**Selected text**
------------------------------

Sunday 13 October 2024 15:00 (BST)
Harmony In Harlem, directed by Michael Kilpatrick
Overture to a Jam Session
St John's Walk, Market Street, Harlow, Essex CM17 0AJ
Tel: 01279 417575
Harmony In Harlem is returning to St John's ARC in October for a second performance of their feature Overture to a Jam Session, a two-part exposition of the genius of Billy Strayhorn. We are also presenting a couple of new songs with Jane Mayo and revisiting some of our older repertoire of up-tempo 1930s/40s swing from the maestro, Duke Ellington.
Tickets may be ordered here or by phoning St John's ARC at the number above. Doors open at 2:30pm.
Monday 14 October 2024, 20:00-21:30 (BST)
North West Duke Ellington Orchestra
Christ The King Parish Club, Score Lane, Childwall, Liverpool L16 6AW
The NW Duke Ellington Orchestra welcomes you to their second concert at Christ The King Parish Club! Directed by Phil Shotton, join us for a night of Duke Ellington's finest music. Get ready to be swept off your feet by the timeless tunes of Duke Ellington and Billy Strayhorn, performed by this talented 15 piece big band. Don't miss out on this unforgettable evening filled with jazz, swing, and soulful melodies. Bring your friends and family for an unforgettably fabulous night out!
Tickets here.
Play On
Everyman and Playhouse, Liverpool, 15- 19 October
What does it take for a woman to make it in a man's world?

------------------------------

**Dataset**
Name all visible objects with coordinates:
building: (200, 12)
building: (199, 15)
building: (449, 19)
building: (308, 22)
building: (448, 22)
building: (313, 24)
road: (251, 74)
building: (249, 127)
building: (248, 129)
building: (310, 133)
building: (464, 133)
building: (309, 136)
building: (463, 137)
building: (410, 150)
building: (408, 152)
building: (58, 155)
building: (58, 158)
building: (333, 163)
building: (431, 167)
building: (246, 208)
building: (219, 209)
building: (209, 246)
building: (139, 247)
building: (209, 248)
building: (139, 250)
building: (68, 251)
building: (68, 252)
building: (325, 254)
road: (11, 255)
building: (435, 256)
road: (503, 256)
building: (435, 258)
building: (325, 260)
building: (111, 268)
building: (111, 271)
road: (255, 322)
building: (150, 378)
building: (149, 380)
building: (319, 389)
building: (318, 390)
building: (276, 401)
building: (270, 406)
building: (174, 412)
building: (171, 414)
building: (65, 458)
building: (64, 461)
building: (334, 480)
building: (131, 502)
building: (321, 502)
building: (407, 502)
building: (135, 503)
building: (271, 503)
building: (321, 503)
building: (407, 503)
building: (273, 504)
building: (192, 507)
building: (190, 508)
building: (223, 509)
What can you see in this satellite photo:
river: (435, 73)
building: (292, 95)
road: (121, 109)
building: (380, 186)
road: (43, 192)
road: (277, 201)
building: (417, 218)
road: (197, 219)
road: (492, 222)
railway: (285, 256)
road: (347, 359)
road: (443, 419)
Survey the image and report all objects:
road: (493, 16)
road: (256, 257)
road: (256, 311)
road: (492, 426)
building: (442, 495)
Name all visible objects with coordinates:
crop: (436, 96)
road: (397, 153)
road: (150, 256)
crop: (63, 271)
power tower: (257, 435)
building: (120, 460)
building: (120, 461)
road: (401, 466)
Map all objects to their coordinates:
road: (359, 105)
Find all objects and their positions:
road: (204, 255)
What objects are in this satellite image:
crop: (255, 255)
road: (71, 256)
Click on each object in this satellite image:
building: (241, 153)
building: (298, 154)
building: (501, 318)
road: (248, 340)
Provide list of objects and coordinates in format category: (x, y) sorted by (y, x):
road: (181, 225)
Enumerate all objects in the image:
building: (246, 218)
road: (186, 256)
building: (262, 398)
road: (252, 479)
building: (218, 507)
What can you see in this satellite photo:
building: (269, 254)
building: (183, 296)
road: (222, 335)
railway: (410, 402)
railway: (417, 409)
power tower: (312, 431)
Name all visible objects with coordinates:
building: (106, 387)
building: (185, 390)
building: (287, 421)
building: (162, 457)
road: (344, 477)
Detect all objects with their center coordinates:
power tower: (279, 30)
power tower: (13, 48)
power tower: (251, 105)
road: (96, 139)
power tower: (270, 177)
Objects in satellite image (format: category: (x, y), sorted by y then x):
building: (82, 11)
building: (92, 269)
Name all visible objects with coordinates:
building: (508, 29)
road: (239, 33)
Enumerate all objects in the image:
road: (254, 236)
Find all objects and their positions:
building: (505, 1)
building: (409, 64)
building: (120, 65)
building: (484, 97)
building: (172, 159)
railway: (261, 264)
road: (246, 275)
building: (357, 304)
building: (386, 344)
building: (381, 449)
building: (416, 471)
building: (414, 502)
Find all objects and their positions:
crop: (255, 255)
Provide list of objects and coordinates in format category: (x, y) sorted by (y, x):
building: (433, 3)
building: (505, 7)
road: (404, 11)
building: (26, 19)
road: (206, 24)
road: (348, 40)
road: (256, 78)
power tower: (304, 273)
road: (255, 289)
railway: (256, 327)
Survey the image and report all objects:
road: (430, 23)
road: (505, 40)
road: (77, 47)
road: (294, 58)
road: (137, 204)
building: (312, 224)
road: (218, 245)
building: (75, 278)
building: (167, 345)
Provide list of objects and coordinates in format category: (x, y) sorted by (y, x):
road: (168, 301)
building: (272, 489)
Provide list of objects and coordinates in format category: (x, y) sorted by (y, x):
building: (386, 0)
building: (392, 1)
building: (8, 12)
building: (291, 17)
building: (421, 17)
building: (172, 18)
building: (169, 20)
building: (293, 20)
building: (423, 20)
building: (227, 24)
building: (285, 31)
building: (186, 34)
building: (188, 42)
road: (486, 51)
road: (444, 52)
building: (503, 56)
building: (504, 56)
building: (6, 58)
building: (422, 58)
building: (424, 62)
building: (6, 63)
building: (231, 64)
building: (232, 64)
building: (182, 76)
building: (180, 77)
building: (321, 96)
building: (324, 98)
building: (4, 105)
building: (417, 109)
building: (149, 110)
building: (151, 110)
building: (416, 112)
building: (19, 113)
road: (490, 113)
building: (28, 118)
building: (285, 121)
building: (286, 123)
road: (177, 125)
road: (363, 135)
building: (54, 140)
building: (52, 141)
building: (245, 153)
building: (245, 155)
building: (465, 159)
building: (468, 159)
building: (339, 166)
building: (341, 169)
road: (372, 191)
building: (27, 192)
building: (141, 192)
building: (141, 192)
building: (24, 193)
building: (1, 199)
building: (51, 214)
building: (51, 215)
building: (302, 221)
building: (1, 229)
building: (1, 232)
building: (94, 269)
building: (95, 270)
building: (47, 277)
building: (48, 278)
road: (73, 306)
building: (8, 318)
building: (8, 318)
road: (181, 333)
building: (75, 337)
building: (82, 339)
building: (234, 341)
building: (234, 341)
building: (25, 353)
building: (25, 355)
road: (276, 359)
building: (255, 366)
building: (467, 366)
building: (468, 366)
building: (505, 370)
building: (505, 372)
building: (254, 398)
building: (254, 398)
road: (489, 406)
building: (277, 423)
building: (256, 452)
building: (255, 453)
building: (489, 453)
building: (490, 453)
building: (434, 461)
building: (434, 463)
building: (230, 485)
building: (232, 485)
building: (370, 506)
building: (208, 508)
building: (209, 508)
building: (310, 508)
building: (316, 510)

------------------------------

**Task instructions**
- A) Answer these questions from the concert listings:
(i) What time do doors open for the Harmony In Harlem performance?
(ii) Who directs the North West Duke Ellington Orchestra?
(iii) How many pieces make up the big band at the Christ The King Parish Club concert?
- B) Carry the concert listings on from their last sentence.
The entries were taken from a separate source and are unrelated to the concert listings.

**Answers given**
- A)
(i) 2:30pm
(ii) Phil Shotton
(iii) 15

- B)
Meet Vy, a talented songwriter looking to make it big in the 1940's Harlem scene. She quickly learns from her uncle Jester that women will never be taken seriously in a man’s world. But, like many a strong hero, she refuses to accept defeat. Through her gender fluid cunning, she meets club owner The Duke and sensational nightclub singer Lady Liv and is swept up in a syncopated symphony of melodies, mistaken identities and romance. Who will come out on top?
Play On! is set in the jazz scene of New York's Cotton Club. This stylish retelling of Shakespeare’s Twelfth Night, directed by Talawa’s Artistic Director Michael Buffong (A Kind of People, Royal Court; All My Sons, Talawa and Royal Exchange) fuses the thrilling music of Duke Ellington with street dance choreography. Prepare to be wowed by this musical spectacular that will have your toes tapping and hands clapping along with the timeless soundtrack.
A new Jazz musical based on Shakespeare’s Twelfth Night
Conceived by Sheldon Epps and Book by Cheryl L.West
Music by Duke Ellington
Produced by Talawa Theatre Company and The Belgrade Theatre
Co-produced with Birmingham Hippodrome, Bristol Old Vic, Liverpool Everyman & Playhouse, Lyric Hammersmith Theatre and Wiltshire Creative
Artwork by Feast Creative
Details here.
Friday 18 October 2024, 19:30 (BST)
Rebel Yell Jazz Orchestra, The Far East Suite
St Nicholas Church, Church Street, Chiswick, W4 2PJ
The Rebel Yell Jazz Orchestra is returning to St Nicholas Church for a fantastic evening of Jazz.
Rebel Yell Jazz Orchestra will be playing the masters of Big Band, including Francy Boland and featuring Duke Ellington’s legendary Far East Suite. ‘One of the nicest acoustics a band can play in and with the most supportive audiences’.
Apart from pieces from the canon of the Clarke/Boland Big Band, the orchestra will also play the entirety of Duke Ellington’s Impressions of the Far East Suite. It should make for a memorable evening.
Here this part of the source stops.